(Page-level text extractions)

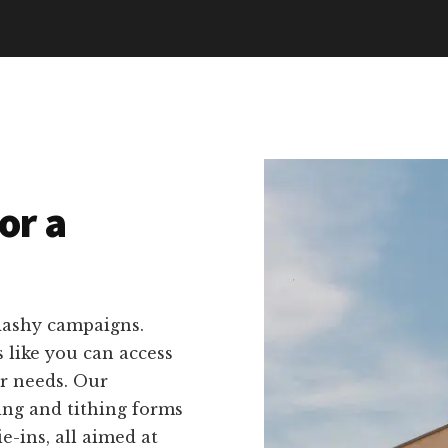
or a
lashy campaigns.
 like you can access
ur needs. Our
ing and tithing forms
-ins, all aimed at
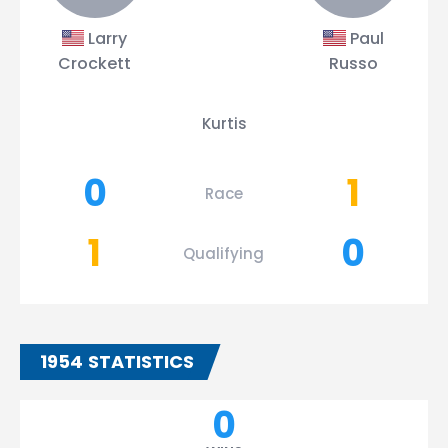
Larry
Paul
Crockett
Russo
Kurtis
0
1
Race
1
0
Qualifying
1954 STATISTICS
0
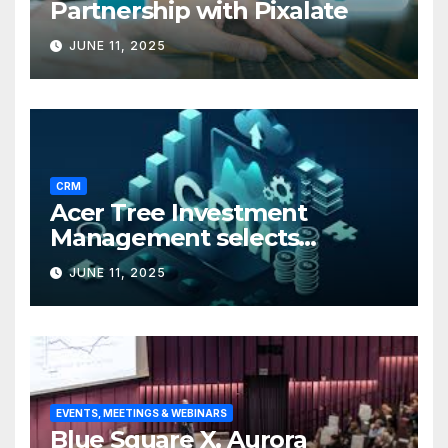
Partnership with Pixalate
JUNE 11, 2025
CRM
Acer Tree Investment
Management selects
Edgefolio to support client
JUNE 11, 2025
base
EVENTS, MEETINGS & WEBINARS
Blue Square X, Aurora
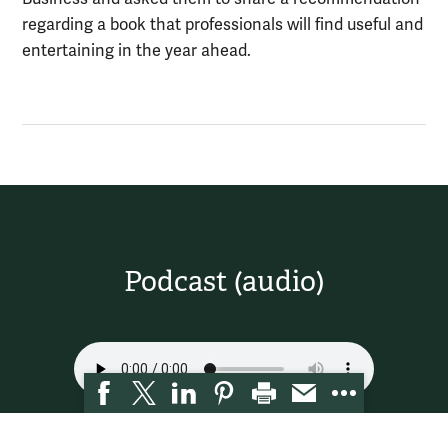
regarding a book that professionals will find useful and
entertaining in the year ahead.
Podcast (audio)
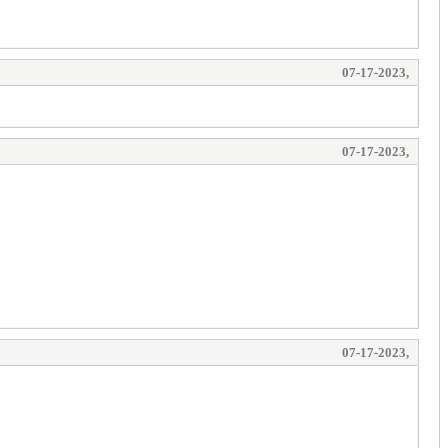
07-17-2023,
07-17-2023,
07-17-2023,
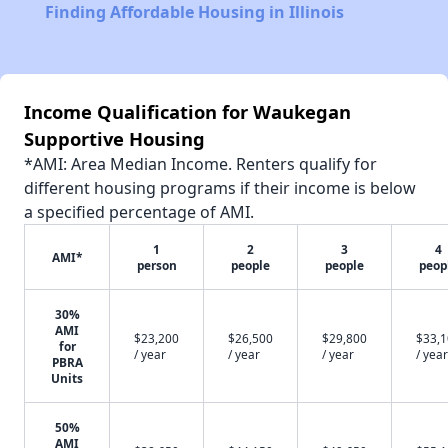
Finding Affordable Housing in Illinois
Income Qualification for Waukegan
Supportive Housing
*AMI: Area Median Income. Renters qualify for
different housing programs if their income is below
a specified percentage of AMI.
1
2
3
4
AMI*
person
people
people
peop
30%
AMI
$23,200
$26,500
$29,800
$33,
for
/ year
/ year
/ year
/ year
PBRA
Units
50%
AMI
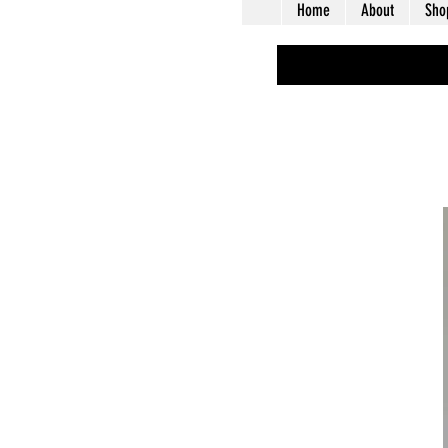
Home
About
Sho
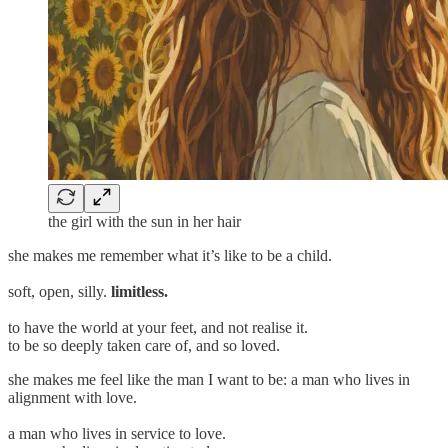
the girl with the sun in her hair
she makes me remember what it’s like to be a child.
soft, open, silly.
limitless.
to have the world at your feet, and not realise it.
to be so deeply taken care of, and so loved.
she makes me feel like the man I want to be: a man who lives in
alignment with love.
a man who lives in service to love.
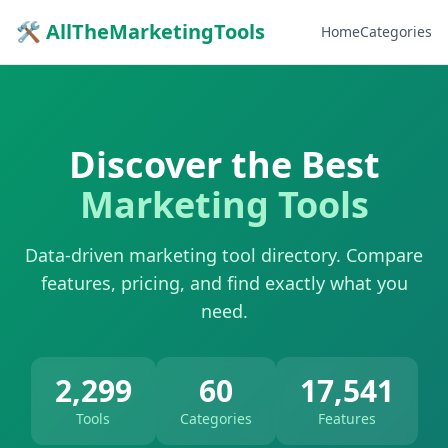
🛠 AllTheMarketingTools
Home
Categories
Discover the Best
Marketing Tools
Data-driven marketing tool directory. Compare
features, pricing, and find exactly what you
need.
2,299
60
17,541
Tools
Categories
Features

Problem
Gather every line in the listing above that contains the word "lives", and copy each one.

Reply
she makes me feel like the man I want to be: a man who lives in
a man who lives in service to love.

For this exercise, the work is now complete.